According to Piaget, children develop their ability to think through a series of stages that occur as we age.
- Sensory Motor Stage
- Pre-Operational Stage - Child is learning to use symbolism, language and general rules about mental operations. Piaget said that they are unable to conserve, unable to reverse mental operations, are egocentric and rely on their intution.
- Concrete Operational Stage - Child is able to use some sophisticated mental operations but is still limited in a number of ways.
- Formal Operational Stage.
In Piagets conservations experiments, children were asked whether the two displays were the same, before and after the transformation. In Rose and Blank's experiment they were only asked after the transformation. Children who had failed the task with two questions often succeeded when only asked one question which suggested that children only failed because they were confused by the question. R & B only looked at the number task and only tested 6 year olds, S & B aimed to find out if the same results would occur with other tasks and a wider range of participants.
- Investigate the question of whether children under the age of seven or eight are able to understand the principle of invarience of quantity (conservation)
Procedure, Method and Sample
- 252 boys and girls aged between 5 and 8 1/2 from Devon. The children were divided into four groups, whose mean ages were
- 5 years and 3 months
- 6 years and 3 months
- 7 years and 3 months
- 8 years and 3 months.
- Each groups was subdivided into three task groups, which were closely age matched.
- Condition 1 - Standard Condition - Children were asked questions before and after the transformation
- Condition 2 - One Judgement Condition - Children were asked questions after the transformation
- Condition 3 - Fixed Array Control - This group only saw the post transformation display and were then asked the question.
The third condition checked if the children could see a difference in the post-transformation display without seeing the transformation
If children fail the third condition then it shows that they need to see the pre-transformation display to answer correctly
- Each child had four trials with each of the three materials (Mass, number, volume) The trials consisted of two equal and two unequal quantities.

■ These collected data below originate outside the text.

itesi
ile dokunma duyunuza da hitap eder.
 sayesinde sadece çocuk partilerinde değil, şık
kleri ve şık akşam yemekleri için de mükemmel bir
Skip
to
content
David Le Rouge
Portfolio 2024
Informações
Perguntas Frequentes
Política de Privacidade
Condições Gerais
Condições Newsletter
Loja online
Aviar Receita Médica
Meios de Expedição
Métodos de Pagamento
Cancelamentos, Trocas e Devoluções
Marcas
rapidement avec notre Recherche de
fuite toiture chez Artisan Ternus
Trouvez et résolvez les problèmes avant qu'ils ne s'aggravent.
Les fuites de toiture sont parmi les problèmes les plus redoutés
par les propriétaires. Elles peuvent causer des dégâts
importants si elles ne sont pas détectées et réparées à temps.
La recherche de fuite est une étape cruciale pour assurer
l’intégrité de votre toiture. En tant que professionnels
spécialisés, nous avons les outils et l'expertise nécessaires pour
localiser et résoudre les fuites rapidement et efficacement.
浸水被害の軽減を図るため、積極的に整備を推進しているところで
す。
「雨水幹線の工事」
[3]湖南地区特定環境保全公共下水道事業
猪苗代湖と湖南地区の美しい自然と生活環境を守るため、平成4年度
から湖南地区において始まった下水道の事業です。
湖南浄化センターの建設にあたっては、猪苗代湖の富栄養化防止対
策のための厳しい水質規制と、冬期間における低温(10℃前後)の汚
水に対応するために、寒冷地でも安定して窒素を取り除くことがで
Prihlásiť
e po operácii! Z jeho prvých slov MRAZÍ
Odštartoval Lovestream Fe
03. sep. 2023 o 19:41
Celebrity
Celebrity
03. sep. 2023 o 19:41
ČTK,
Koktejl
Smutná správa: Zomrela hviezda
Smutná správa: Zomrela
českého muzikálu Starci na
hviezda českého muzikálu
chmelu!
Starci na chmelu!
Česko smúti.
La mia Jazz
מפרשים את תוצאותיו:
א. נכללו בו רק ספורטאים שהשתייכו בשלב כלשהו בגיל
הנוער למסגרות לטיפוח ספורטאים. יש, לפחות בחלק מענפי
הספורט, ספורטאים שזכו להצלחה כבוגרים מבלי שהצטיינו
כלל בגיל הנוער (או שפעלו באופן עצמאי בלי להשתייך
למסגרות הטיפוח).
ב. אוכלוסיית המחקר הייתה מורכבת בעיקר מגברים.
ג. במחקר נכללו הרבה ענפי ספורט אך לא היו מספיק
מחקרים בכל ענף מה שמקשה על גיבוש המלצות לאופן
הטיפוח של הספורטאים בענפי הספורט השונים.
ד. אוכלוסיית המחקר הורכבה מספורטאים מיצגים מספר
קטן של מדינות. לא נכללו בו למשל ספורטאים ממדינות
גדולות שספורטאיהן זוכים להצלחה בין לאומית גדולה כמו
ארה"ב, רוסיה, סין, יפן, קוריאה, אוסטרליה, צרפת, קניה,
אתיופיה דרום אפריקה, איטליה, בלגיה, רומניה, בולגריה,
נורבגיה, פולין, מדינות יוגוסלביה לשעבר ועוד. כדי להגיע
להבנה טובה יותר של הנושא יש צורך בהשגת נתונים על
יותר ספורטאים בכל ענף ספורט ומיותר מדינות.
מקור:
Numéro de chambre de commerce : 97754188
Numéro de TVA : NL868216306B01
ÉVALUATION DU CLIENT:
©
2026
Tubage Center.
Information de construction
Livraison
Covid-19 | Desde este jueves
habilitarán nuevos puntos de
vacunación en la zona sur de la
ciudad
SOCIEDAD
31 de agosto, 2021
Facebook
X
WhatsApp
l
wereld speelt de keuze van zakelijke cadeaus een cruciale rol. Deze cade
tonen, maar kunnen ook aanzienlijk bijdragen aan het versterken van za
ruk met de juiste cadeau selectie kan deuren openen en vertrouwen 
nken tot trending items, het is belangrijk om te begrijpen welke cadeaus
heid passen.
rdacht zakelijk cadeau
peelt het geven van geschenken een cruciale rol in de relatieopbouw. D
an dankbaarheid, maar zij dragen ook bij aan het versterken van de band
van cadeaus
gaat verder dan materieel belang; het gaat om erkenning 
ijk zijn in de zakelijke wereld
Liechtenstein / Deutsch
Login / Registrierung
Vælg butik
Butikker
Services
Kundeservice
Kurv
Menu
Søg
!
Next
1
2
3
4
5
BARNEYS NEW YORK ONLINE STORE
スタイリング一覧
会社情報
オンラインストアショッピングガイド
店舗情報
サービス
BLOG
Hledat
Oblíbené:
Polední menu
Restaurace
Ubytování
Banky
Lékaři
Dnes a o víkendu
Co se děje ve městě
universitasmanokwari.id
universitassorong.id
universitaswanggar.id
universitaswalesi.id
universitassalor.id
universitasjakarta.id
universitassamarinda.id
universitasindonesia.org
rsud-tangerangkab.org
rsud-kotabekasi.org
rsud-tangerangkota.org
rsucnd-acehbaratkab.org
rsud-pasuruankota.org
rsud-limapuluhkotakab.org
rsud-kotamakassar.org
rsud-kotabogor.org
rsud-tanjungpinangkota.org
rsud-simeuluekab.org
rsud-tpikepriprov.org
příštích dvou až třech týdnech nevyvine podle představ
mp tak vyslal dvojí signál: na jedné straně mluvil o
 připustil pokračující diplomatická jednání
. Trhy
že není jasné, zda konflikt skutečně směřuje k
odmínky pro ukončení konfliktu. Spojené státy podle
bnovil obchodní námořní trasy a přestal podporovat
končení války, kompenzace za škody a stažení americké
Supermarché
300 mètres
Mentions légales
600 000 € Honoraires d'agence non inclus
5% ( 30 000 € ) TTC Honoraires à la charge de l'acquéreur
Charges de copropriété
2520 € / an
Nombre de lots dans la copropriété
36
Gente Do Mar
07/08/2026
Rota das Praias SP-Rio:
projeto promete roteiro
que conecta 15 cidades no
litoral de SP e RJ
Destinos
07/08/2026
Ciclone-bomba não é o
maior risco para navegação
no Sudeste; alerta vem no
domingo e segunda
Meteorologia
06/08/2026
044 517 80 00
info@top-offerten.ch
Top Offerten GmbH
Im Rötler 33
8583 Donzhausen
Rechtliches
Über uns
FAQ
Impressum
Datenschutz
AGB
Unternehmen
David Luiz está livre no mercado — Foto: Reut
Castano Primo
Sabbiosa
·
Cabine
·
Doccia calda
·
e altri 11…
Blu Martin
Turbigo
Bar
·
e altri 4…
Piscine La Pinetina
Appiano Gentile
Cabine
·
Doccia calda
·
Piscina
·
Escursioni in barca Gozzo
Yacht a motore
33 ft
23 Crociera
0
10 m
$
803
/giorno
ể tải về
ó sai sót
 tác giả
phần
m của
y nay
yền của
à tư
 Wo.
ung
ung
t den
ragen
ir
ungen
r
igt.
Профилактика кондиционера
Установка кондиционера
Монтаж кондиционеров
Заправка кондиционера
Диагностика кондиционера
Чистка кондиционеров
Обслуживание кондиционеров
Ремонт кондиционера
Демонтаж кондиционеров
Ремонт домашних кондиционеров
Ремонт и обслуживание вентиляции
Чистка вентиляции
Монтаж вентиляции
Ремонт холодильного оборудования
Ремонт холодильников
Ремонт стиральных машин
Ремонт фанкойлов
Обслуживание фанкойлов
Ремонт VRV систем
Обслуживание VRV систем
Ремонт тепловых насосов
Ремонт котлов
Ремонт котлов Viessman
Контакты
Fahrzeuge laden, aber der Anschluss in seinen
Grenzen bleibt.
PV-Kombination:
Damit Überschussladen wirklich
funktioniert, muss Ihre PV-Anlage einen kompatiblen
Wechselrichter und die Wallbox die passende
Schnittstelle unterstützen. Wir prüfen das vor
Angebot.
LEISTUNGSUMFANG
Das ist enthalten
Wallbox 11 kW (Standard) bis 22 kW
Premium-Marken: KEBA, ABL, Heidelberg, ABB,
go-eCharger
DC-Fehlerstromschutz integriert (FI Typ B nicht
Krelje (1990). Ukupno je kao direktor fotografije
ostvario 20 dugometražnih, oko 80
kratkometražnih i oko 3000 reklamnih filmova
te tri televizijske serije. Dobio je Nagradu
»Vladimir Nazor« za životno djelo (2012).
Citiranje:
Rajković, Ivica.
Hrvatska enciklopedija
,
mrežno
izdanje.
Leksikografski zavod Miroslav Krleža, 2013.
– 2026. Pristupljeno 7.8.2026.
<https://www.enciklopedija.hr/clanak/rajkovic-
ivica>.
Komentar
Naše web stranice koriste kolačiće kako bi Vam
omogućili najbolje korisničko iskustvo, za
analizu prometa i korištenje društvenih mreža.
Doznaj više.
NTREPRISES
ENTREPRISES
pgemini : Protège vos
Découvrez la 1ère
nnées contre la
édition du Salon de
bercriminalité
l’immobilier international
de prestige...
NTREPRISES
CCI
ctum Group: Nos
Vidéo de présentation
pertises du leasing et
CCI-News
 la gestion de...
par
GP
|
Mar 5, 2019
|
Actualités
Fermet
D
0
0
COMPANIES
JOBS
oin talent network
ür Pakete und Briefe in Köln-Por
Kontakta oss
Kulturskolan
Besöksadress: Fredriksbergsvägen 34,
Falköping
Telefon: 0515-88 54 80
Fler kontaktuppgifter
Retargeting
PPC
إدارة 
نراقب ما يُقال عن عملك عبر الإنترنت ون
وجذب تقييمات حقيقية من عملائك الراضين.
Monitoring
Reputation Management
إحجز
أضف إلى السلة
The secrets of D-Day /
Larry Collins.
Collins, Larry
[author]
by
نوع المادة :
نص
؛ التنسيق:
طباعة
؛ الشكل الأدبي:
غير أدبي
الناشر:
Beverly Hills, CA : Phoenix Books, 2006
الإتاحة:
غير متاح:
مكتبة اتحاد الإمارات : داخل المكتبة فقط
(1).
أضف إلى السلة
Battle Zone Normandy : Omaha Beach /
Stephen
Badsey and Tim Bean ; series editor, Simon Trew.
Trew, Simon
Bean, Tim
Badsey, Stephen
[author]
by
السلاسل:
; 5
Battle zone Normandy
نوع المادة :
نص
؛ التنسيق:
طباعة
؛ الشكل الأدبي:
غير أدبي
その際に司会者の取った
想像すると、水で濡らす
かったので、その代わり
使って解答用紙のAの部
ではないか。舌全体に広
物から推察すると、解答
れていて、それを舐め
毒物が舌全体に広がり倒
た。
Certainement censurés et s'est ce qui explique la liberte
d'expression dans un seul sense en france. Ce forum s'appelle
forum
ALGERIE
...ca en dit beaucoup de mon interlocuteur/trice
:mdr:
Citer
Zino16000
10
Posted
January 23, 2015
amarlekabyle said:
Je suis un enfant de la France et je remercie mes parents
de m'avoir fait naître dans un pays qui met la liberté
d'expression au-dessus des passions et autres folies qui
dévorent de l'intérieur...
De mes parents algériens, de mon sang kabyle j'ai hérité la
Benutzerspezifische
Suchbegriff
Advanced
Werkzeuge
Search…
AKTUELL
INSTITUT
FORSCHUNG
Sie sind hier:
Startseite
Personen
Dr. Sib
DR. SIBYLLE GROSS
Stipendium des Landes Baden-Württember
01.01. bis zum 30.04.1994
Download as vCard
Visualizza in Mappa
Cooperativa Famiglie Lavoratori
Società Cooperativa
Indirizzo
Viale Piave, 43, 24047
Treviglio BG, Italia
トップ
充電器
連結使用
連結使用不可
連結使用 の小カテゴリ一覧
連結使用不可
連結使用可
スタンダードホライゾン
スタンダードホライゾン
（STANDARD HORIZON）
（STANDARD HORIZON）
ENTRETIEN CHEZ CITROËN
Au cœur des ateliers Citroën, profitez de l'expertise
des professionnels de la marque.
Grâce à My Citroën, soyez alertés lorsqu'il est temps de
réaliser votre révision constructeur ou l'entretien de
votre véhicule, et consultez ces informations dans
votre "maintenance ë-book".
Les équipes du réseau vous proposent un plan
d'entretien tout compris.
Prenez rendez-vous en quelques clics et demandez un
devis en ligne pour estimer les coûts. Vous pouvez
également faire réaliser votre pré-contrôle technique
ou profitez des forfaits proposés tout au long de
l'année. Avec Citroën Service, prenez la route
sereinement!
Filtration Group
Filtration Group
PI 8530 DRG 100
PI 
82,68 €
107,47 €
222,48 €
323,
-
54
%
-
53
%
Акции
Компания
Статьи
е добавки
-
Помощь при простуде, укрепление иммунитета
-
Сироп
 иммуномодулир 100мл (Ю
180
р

Lab Experiment/Quasi Experiment
- Experiment was carried out in Lab Conditions, not in the participants own homes so there is a low ecological validity
- Quasi Experiment because researchers cannot influence the age of a participant.
- Number of errors in each condition of each age group
- Number of errors in each condition of each material
- No differences found in the equal and unequal conditions.
- In each conditions, the mean number of errors decreased as age increased.
- The material that had the most mean errors in each condition was volume, wheras the least was number.
- Older children made fewer errors
- Children made the fewest errors when shown the transformation and asked only one question
- Children did worse on the control condition, which means that those who were successful on the other conditions were so, because they were using the information from the transformation.
- Failure on the two-question task may be to do with being asked two questions rather than the ability to conserve.
- Children may posses certain cognitive abilities but may not display these when questioned in a certain way.
- Lab Experiment
- Tasks were similar to real life activities.